The Palace official also said the chief executive would announce whether he would receive the vaccine in private.

“I will let the President make public his decision soon,” he said.

Covid-19 vaccines from Chinese firms Sinopharm and Sinovac have passed their respective Phase 3 clinical trials, with varying efficacy rates.

Sinopharm announced last year that the vaccine’s final trial found it was 79 percent effective ― lower than that of Pfizer and Moderna.

Sinovac’s vaccine, meanwhile, reported it had a 50.65 percent efficacy rate against Covid-19 in the Brazil trial which had recruited 12,396 medical workers older than 18. But the jab also recorded 91.25 percent and 65.3 percent success rates from the trials in Turkey and Indonesia, respectively.

Both vaccines incorporated inactivated viruses, where the intact Sars-CoV2 virus that causes Covid-19 is killed and mixed with chemicals that stimulate an immune response.

The vaccines, both from Sinopharm and Sinovac, also prevented participants from developing severe disease with complications that would hospitalize them. There were no severe side effects with either vaccine.

Both vaccines were also approved for public use in China. Sinopharm’s jab was cleared by Beijing’s product regulators in December, while Sinovac’s vaccine was approved on Saturday.
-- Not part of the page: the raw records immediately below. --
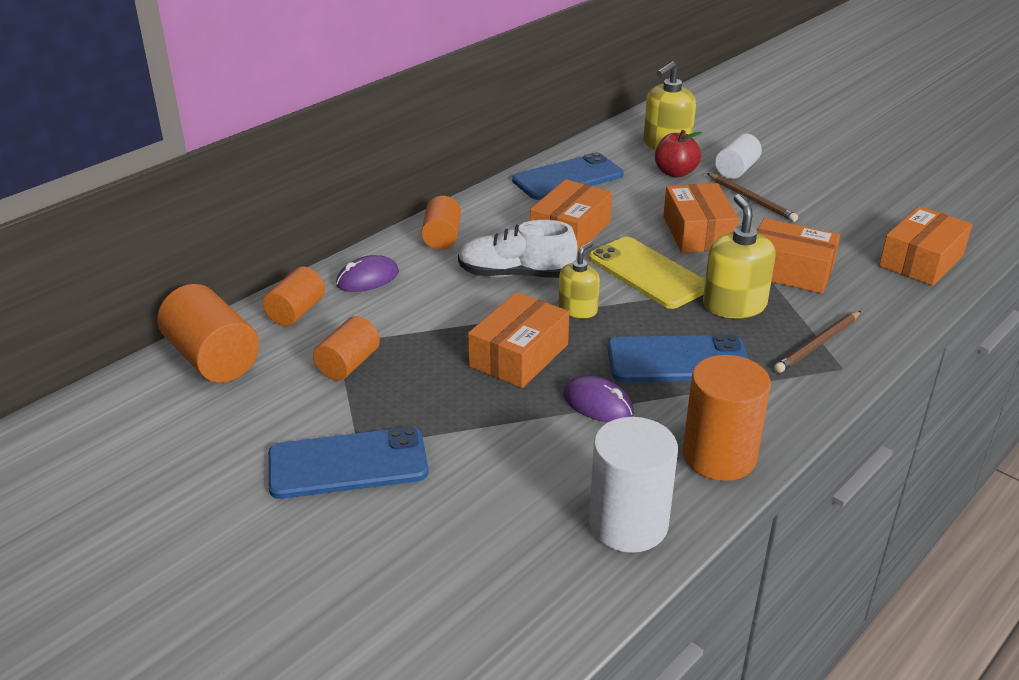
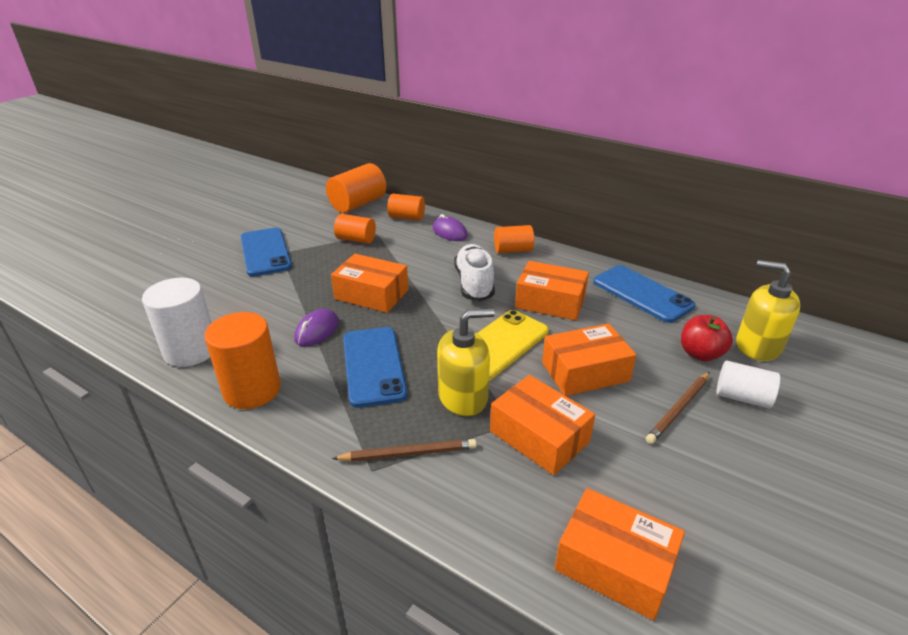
camera: 80 degrees right, 0 degrees up
(578, 309) = (434, 314): yellow soap dispenser -> none
(789, 271) = (539, 436): orange box -> orange box turned 60 degrees counterclockwise
(818, 344) = (408, 453): brown pencil -> brown pencil turned 135 degrees clockwise

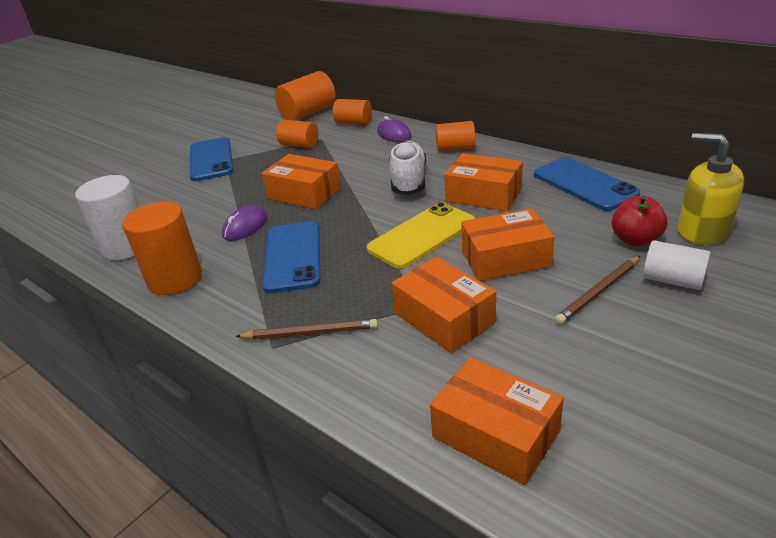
camera: 10 degrees right, 0 degrees up
(463, 397) = (375, 283): yellow soap dispenser -> none

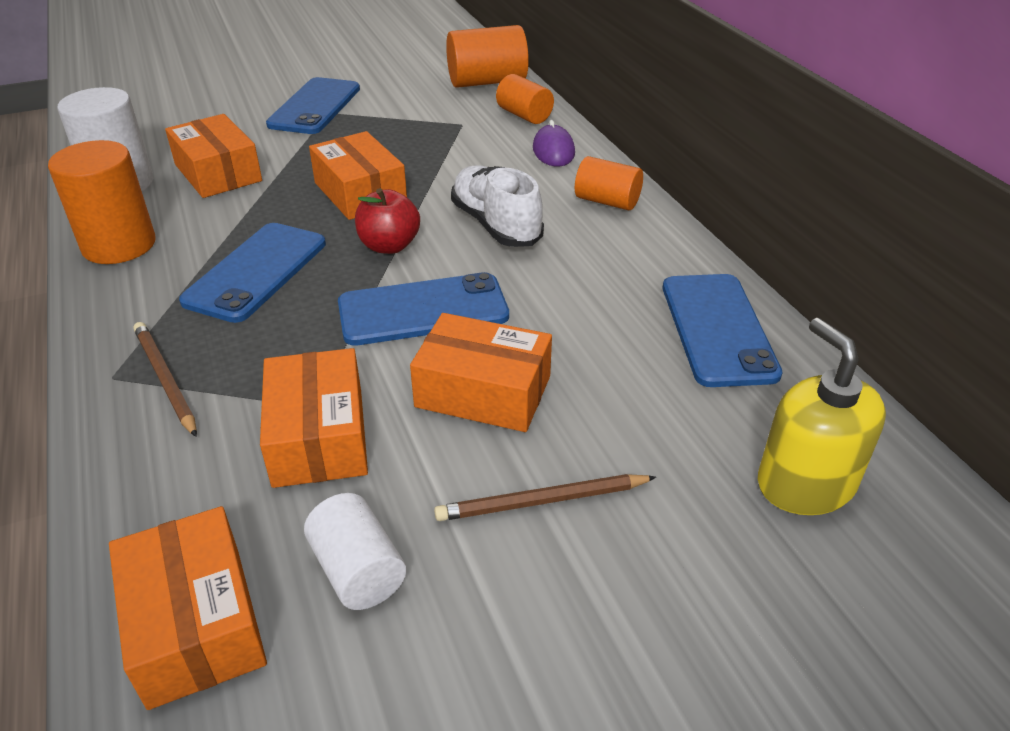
camera: 25 degrees right, 5 degrees up
(245, 227) = (253, 210): purple mouse -> none
(299, 145) = (428, 123): orange cylinder -> none
(310, 333) = (165, 379): brown pencil -> brown pencil turned 150 degrees counterclockwise
(408, 180) = (496, 225): white shoe -> white shoe turned 60 degrees counterclockwise
(422, 235) = (423, 310): yellow phone -> blue phone
(483, 195) = (563, 286): orange box -> orange box (218, 173)
(635, 240) = (687, 449): red apple -> red apple (389, 246)
(672, 280) = (664, 538): white cylinder -> white cylinder (358, 570)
Its doses can be stored in a standard refrigerator at temperatures of 2 to 8 degrees Celsius, and can remain stable for up to 3 years.

Last Tuesday, Roque said Duterte would seek his physician’s opinion about which Covid-19 vaccine brand to get, adding that the framework developed by the Food and Drug Administration would be considered.

He also said earlier that the President would no longer consider to receive a vaccine in public, even though the move was seen to boost Filipinos’ confidence in serums.

A recent Pulse Asia survey found that nearly half of 47 percent of 2,400 Filipino respondents will reject Covid-19 vaccine even if it becomes available.

The survey showed that concern about the safety of the vaccines is the primary reason for those who will reject it. Such sentiment was highest in Metro Manila, the epicenter of the Covid-19 outbreak in the Philippines.